*What the exercise asks*: Repeat the lines of the data below word for word, from the line that contains "country: Netherlands Antilles" through the line that contains "collectors: R. H. Peebles", including both of those lines.

*Exercise material*:
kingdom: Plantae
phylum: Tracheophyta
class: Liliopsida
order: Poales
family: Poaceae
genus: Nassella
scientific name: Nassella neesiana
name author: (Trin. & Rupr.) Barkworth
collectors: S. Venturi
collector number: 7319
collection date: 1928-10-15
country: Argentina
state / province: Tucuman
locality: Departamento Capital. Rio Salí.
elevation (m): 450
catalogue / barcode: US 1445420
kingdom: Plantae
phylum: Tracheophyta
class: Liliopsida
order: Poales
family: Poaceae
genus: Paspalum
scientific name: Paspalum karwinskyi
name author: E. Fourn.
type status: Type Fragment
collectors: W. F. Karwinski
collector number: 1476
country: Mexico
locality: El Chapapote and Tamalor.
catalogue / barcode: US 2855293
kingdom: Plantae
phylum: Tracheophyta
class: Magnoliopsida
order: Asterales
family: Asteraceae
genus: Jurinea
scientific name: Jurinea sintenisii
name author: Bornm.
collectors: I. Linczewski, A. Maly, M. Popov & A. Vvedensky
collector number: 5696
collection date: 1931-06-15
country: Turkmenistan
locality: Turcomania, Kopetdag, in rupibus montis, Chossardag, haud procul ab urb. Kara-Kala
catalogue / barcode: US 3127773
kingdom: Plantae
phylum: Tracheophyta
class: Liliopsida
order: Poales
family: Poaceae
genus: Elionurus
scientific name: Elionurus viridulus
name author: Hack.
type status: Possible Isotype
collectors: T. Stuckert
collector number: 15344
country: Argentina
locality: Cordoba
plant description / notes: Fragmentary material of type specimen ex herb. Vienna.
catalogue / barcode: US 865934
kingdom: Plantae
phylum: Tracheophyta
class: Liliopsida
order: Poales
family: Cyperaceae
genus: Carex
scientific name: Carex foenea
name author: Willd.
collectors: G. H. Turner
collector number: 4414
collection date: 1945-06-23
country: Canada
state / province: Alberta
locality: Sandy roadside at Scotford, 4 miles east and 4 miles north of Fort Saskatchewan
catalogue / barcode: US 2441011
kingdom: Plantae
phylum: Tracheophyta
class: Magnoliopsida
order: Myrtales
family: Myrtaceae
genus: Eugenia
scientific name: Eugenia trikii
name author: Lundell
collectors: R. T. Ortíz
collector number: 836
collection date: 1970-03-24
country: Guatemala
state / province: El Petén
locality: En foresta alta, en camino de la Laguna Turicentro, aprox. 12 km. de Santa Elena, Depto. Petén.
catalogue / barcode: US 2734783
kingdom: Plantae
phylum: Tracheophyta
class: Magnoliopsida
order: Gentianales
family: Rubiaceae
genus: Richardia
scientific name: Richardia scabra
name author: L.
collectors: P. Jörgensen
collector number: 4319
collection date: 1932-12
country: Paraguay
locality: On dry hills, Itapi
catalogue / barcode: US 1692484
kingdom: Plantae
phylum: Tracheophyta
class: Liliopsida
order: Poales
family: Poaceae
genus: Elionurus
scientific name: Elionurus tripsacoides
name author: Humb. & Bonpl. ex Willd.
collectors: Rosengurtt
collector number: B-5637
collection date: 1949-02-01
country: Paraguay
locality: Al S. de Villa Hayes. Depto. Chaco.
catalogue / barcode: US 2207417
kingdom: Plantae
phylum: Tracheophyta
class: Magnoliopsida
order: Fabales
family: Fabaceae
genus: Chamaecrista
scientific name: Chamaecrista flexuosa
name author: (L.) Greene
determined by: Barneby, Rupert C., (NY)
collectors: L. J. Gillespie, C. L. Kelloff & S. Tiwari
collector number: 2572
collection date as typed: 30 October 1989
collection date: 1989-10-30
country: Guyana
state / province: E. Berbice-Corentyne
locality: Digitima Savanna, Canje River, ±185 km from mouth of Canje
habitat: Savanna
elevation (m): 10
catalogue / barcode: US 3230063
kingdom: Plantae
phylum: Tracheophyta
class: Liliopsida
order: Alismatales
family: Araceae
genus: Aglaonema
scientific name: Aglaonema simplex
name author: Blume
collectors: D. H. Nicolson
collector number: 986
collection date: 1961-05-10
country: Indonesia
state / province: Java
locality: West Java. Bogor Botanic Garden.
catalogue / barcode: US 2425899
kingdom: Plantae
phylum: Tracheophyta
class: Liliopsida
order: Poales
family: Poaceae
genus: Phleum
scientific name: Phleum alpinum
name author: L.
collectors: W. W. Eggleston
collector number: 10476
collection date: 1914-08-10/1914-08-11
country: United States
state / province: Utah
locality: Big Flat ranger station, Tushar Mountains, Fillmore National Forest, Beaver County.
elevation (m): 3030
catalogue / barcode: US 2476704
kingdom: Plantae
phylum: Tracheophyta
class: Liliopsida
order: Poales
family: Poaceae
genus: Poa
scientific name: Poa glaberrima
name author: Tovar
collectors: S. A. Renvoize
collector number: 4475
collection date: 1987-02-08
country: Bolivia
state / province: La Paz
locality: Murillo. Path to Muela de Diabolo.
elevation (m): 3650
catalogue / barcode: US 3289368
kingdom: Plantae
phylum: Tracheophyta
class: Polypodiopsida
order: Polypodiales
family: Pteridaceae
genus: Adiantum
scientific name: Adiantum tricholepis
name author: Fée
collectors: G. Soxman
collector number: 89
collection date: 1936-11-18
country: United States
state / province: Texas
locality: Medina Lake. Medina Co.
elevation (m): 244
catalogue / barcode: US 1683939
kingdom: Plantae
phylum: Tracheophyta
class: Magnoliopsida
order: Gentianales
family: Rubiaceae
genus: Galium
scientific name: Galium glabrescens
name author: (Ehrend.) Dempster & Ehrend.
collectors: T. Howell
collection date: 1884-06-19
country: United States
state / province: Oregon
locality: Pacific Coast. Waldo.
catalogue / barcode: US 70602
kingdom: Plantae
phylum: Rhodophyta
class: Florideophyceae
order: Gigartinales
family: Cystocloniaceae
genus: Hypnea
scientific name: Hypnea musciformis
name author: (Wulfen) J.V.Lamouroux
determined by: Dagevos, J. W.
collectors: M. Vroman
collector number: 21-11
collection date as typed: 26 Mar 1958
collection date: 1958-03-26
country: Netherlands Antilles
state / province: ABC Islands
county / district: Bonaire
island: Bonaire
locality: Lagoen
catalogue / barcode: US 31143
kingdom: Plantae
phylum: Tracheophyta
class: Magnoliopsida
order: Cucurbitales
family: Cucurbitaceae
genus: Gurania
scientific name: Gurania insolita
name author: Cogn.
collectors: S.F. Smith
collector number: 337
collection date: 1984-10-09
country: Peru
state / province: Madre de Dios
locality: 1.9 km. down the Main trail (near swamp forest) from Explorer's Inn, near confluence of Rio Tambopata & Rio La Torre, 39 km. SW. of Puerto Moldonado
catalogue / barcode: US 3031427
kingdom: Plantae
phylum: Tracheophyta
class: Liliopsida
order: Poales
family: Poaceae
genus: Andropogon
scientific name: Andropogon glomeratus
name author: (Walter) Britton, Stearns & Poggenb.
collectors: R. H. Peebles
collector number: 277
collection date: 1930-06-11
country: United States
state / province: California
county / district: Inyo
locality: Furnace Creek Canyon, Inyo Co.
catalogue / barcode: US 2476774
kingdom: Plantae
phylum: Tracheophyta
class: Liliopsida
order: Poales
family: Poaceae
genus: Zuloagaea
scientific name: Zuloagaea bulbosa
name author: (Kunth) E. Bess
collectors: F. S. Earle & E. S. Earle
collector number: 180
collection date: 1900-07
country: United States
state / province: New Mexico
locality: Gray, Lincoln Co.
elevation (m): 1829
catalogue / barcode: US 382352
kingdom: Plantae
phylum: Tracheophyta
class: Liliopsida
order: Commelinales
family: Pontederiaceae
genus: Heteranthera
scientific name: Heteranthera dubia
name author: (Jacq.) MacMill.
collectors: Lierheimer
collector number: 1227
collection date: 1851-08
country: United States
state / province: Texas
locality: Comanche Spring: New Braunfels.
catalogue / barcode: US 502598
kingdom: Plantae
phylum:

*Exercise result*:
country: Netherlands Antilles
state / province: ABC Islands
county / district: Bonaire
island: Bonaire
locality: Lagoen
catalogue / barcode: US 31143
kingdom: Plantae
phylum: Tracheophyta
class: Magnoliopsida
order: Cucurbitales
family: Cucurbitaceae
genus: Gurania
scientific name: Gurania insolita
name author: Cogn.
collectors: S.F. Smith
collector number: 337
collection date: 1984-10-09
country: Peru
state / province: Madre de Dios
locality: 1.9 km. down the Main trail (near swamp forest) from Explorer's Inn, near confluence of Rio Tambopata & Rio La Torre, 39 km. SW. of Puerto Moldonado
catalogue / barcode: US 3031427
kingdom: Plantae
phylum: Tracheophyta
class: Liliopsida
order: Poales
family: Poaceae
genus: Andropogon
scientific name: Andropogon glomeratus
name author: (Walter) Britton, Stearns & Poggenb.
collectors: R. H. Peebles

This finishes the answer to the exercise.